Bad real estate market? I ask the question...For whom?

By
Real Estate Agent with Weichert Realtors Hallmark Properties

 

We are in the midst of a very unusual (to say the least) real estate market. Everyone always asks us, "When it is going to get better?" My knee jerk response would be, "We all know that no one can predict the future. However, economic indicators say that this could possibly continue for another 6 months with a leveling off period for about a year and then we will see moderate increases at about 3%..Blah blah blah blah blah" 

But as we delve deeper into that question you have to ask yourself this; "Get better for whom"? In 2004 we saw a buying frenzy for real estate unlike any other time we can remember. Buyers were at the mercy of sellers who were driving up prices on an hourly basis. Full price offers were being rejected by sellers and offers above asking price were being submitted. Would you consider this to be a "good" real estate market? Once again I would ask, "Good for whom"? Most certainly it was not good for the buyers. Many of those buyers paid exorbitant prices for a home that, if given a choice, they wouldn't have bought in the first place. They felt pressured into buying because of their fear of being "priced out of the market", or losing the only home available in the neighborhood they wanted.

Economics 101 teaches us about the law of supply and demand. As supply increases, demand decreases and conversely, as supply decreases demand increases. Each of these scenarios is good for one party in the transaction.

The other day I imagined myself walking into the grocery store and, to my astonishment, seeing only one type and brand of white bread on the shelf. Adding to my astonishment I realized that this bread was now double the price!  Even though it was not the brand of whole wheat I always buy, and I need it to feed my family, I find myself paying more for something that was not what I originally went into the store for in the first place.  For the baker this is great. He only has to provide one product brand and can charge more for that product. For the consumer this is horrendous.

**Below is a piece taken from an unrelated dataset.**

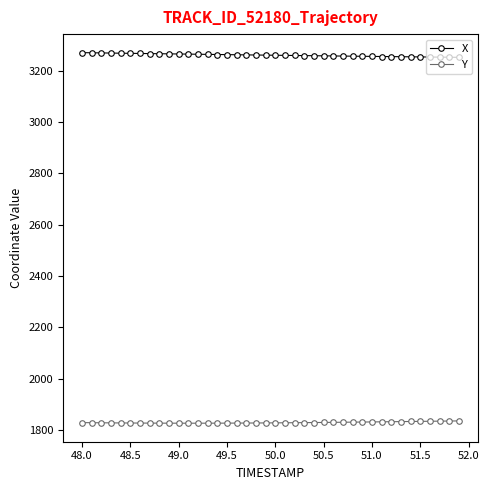

True or false: X and Y intersect in this chart.

False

In this age of 24/7 news and a media that seems to only see the glass as half empty, our view of the world is often distorted in a way that can actually drive people into their own personal depressions. In fact do you really think it's a coincidence that we see so many ads for depression treatment drugs during our nightly news stories? They constantly report on foreclosures and prices being driven down by the large inventory of homes that are not selling; all of which have had a negative impact on the economy as a whole. The one thing they avoid telling us is that this real estate market is probably the best we have seen in a very long time... for buyers! Prices have come down significantly in the past year. Sellers are extremely negotiable and you have a plethora of homes to choose from. Builders have huge inventories of new homes and are giving away upgrade packages just to get their homes sold.

So, the next time your favorite news anchor is telling you another depressing story about the housing slump, foreclosures, the banking crisis etc. think multi grain, whole wheat, honey sweeetened bread for .75 cents a loaf! What a deal!

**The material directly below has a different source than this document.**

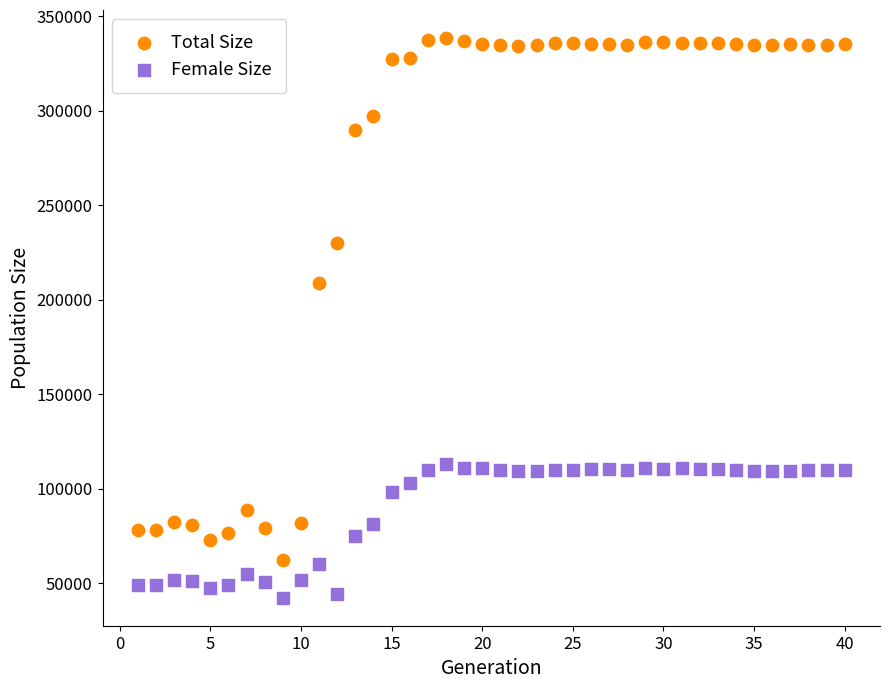

Which series contains the highest Y value?

Total Size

For questions regarding properties in the Central Florida vicinity call Suzie or George Crudo at 407-489-8953, or visit http://www.GeorgeAndSuzie.com

 

Comments (3)

Herb Hamilton
RE/MAX Preferred Inc. Realtors - Portland, OR
Real Estate Broker ,CDPE, Downtown Portland

I will go one better than that. Your first sentance " We are in the midst of a very unusual (to say the least) real estate market. " What is unusual about this market?

It is only part and parcel to a very NORMAL REAL ESTATE CYLCLE. Not unusual. Not abnormal. Just Normal.

May 05, 2008 02:26 AM
Hope Goss
Ventura Property Shoppe - Ventura, CA
Ventura Real Estate
I like your bread analogy!
May 05, 2008 02:28 AM
Anonymous
George Crudo

Herb

It's unusual in the respect that I can't ever remember such a large number of foreclosures in recent memory. Our market here in Florida is among one of the worst hit areas in the country. As a result sellers who are not in foreclosure or pre-foreclosure are now competing against these distressed properties. This has created unprecedented price reductions. The likes that we have never seen here in our region.